→ WORK INSTRUCTIONS:
Copy out the listing exactly.

(Beginning of MATERIAL FOR THIS EXERCISE)

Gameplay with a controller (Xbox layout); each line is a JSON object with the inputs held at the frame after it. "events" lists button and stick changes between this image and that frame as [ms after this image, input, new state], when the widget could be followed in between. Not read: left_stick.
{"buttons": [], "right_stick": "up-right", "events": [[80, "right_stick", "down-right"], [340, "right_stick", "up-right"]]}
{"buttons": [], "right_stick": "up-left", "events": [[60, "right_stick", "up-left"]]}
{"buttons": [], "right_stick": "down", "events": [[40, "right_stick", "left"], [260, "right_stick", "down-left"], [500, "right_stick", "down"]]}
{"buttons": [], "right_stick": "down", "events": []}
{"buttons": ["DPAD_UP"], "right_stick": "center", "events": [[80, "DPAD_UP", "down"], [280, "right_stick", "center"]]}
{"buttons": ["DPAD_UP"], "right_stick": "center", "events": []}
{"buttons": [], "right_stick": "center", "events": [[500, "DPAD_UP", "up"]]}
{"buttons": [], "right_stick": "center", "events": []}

(End of MATERIAL FOR THIS EXERCISE)

→ TASK RESPONSE:
Gameplay with a controller (Xbox layout); each line is a JSON object with the inputs held at the frame after it. "events" lists button and stick changes between this image and that frame as [ms after this image, input, new state], when the widget could be followed in between. Not read: left_stick.
{"buttons": [], "right_stick": "up-right", "events": [[80, "right_stick", "down-right"], [340, "right_stick", "up-right"]]}
{"buttons": [], "right_stick": "up-left", "events": [[60, "right_stick", "up-left"]]}
{"buttons": [], "right_stick": "down", "events": [[40, "right_stick", "left"], [260, "right_stick", "down-left"], [500, "right_stick", "down"]]}
{"buttons": [], "right_stick": "down", "events": []}
{"buttons": ["DPAD_UP"], "right_stick": "center", "events": [[80, "DPAD_UP", "down"], [280, "right_stick", "center"]]}
{"buttons": ["DPAD_UP"], "right_stick": "center", "events": []}
{"buttons": [], "right_stick": "center", "events": [[500, "DPAD_UP", "up"]]}
{"buttons": [], "right_stick": "center", "events": []}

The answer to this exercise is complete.